## Brief
For the entries below, return every line from the top through the line with "The goal is" exactly as it stands, omitting pictures.

## Data for processing
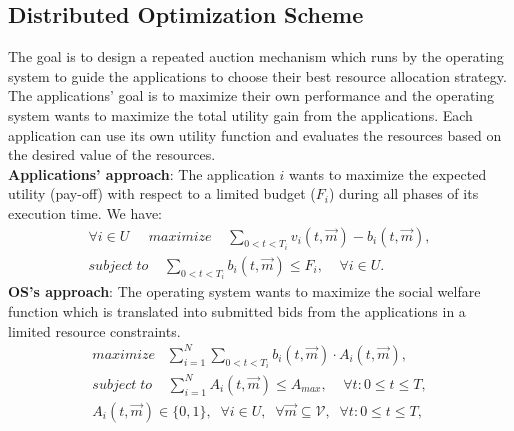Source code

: \subsection{Distributed Optimization Scheme}
The goal is to design a repeated auction mechanism which runs by the operating system to guide the applications to choose their best resource allocation strategy. The applications' goal is to maximize their own performance and the operating system wants to maximize the total utility gain from the applications. Each application can use its own utility function and evaluates the resources based on the desired value of the resources. \\
\indent \textbf{Applications' approach}: The application $i$ wants to maximize the expected utility (pay-off) with respect to a limited budget ($F_i$) during all phases of its execution time. We have:
\begin{align}
\forall i \in U \; \; \; \; \; maximize \; \; \; \; \sum\limits_{0<t<T_i} v_{i}(t,\vec{m})-b_{i}(t,\vec{m}) , \nonumber \\
subject \; to \;\;\;\; \sum\limits_{0<t<T_i} b_{i}(t,\vec{m}) \leq F_i, \; \; \; \; \forall i \in U.
\end{align}
\indent \textbf{OS's approach}: The operating system wants to maximize the social welfare function which is translated into submitted bids from the applications in a limited resource constraints.
\vspace{-0.5\baselineskip}
\begin{align}
maximize \; \; \; \sum\limits_{i=1}^N \sum\limits_{0<t<T_i}  b_{i}(t,\vec{m}) \cdot A_{i}(t, \vec{m}) , \nonumber \\ 
subject \; to \;\;\;\; \sum\limits_{i=1}^N  A_{i}(t, \vec{m}) \leq A_{max}, \; \; \; \; \forall t: 0 \leq t \leq T , \nonumber \\
A_{i}(t, \vec{m}) \in \{0,1\} , \; \; \forall i \in U, \; \;  \forall \vec{m} \subseteq \mathcal{V}, \; \;  \forall t:  0 \leq t \leq T ,
\end{align}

## Response area
Source code

: \subsection{Distributed Optimization Scheme}
The goal is to design a repeated auction mechanism which runs by the operating system to guide the applications to choose their best resource allocation strategy. The applications' goal is to maximize their own performance and the operating system wants to maximize the total utility gain from the applications. Each application can use its own utility function and evaluates the resources based on the desired value of the resources. \\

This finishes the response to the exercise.